そんな彼女の最後の願いくらい聞いてもいいのでは、いや、聞かなきゃいけないって僕はそう思った。
だって、彼女は何も悪くない、なのに僕の為にこんな目に合わせてしまって、しかも本気ではないだろうけど、一緒にって……そこまで言ってくれた円。
ずっと妹や夏樹に頼って来た、だから最後くらい、誰かの為に何かしてもいい、いや、しなくちゃいけないって、僕は……そう思った。
「わかった、行くよ」
「ほ! 本当に!」
なんでこんなに嬉しそうなんだろう、だって僕の目的は……死ぬ事なのに。
やっぱり彼女は本気じゃない……僕はそう確信した。
「じゃあ! 今すぐ行きましょう!」
「……え?」
「今から行こうって言ったの!」
彼女はそういうとスマホを取り出し検索をかける。
「行くって……どこに?」
「あ、そっか、行き先を決めないと、あははは」
あっけらかんと笑う彼女……でも、最後の旅にこんな綺麗で、こんなに可愛い子と行けるのは悪くないかもって、僕はそう思った。

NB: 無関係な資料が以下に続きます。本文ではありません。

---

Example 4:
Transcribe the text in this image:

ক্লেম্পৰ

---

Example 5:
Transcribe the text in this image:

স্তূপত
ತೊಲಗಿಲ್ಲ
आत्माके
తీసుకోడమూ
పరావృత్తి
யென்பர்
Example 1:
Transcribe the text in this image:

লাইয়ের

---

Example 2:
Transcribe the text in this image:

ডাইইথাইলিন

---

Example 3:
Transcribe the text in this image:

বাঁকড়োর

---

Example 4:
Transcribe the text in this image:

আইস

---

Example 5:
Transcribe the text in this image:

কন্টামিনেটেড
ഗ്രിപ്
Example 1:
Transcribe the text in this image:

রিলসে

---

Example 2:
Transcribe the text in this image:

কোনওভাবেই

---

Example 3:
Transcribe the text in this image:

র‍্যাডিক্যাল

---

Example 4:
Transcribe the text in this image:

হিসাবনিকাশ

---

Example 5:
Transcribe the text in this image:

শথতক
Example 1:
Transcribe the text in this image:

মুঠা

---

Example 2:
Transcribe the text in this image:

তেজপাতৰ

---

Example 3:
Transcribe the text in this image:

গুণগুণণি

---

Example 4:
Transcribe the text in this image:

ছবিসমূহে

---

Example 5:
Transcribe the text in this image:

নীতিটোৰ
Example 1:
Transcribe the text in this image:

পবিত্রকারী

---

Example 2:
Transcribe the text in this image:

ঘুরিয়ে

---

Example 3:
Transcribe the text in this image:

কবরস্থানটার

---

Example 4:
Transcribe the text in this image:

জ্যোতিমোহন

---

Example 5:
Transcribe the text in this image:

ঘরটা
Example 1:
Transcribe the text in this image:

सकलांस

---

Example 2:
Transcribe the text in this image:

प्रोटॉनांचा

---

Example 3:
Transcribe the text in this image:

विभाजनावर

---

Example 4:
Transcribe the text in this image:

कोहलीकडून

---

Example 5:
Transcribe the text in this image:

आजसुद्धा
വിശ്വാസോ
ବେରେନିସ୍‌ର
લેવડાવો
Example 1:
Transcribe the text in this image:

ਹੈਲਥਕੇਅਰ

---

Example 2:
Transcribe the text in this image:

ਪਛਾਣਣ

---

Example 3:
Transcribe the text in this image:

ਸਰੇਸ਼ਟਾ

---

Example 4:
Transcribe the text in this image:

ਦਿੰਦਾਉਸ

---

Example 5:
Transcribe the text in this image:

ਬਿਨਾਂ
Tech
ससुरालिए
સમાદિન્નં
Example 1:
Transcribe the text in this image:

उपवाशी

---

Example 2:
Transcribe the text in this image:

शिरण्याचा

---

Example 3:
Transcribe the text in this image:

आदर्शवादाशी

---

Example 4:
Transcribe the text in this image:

どうせ最後は地獄に落ちるのだから、一時の天国を味わうのも悪くない。
「どこにしよっかなあ、うーーん、逃避行って言ったら北だよねえ」
安直な考え……。
「ここは最初に出会った仙台って選択をするべきなんだろうけど、二人にとって嫌な思い出だし、安直だしねえ、やっぱりここは最果ての地ってのが最高の選択だよね」
「……いや、だよねと言われても」
どこに行っても多分迷惑なだけだ。
彼女何かを調べそして立ち上がる。
「じゃあ行こっか」
「ほ、本当に今から?」
「うん! とりあえず着替えて、そろそろ乾燥も終わった頃だし」
「で、でも着替えとか」
「ふふふ、大丈夫、どうせ最後なんだし、パーっと行こう!」
そう言って円は高級そうな財布からブラックカードを取り出し、それを掲げニヤリと笑った。
一体彼女はどこまで本気なんだろうか?
とにかく僕達は旅に出る。
人生を終わらす旅に……それは短い人生を振り返り、そして僕の死に場所を探す……旅になる……筈……。